- **The problem**: Print every line of the records below verbatim, keeping each character and line break unchanged.

- **Extracted records**:

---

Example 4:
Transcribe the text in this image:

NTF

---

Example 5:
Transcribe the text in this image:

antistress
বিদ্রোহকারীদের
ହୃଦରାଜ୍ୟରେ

- **The answer**:
---

Example 4:
Transcribe the text in this image:

NTF

---

Example 5:
Transcribe the text in this image:

antistress
বিদ্রোহকারীদের
ହୃଦରାଜ୍ୟରେ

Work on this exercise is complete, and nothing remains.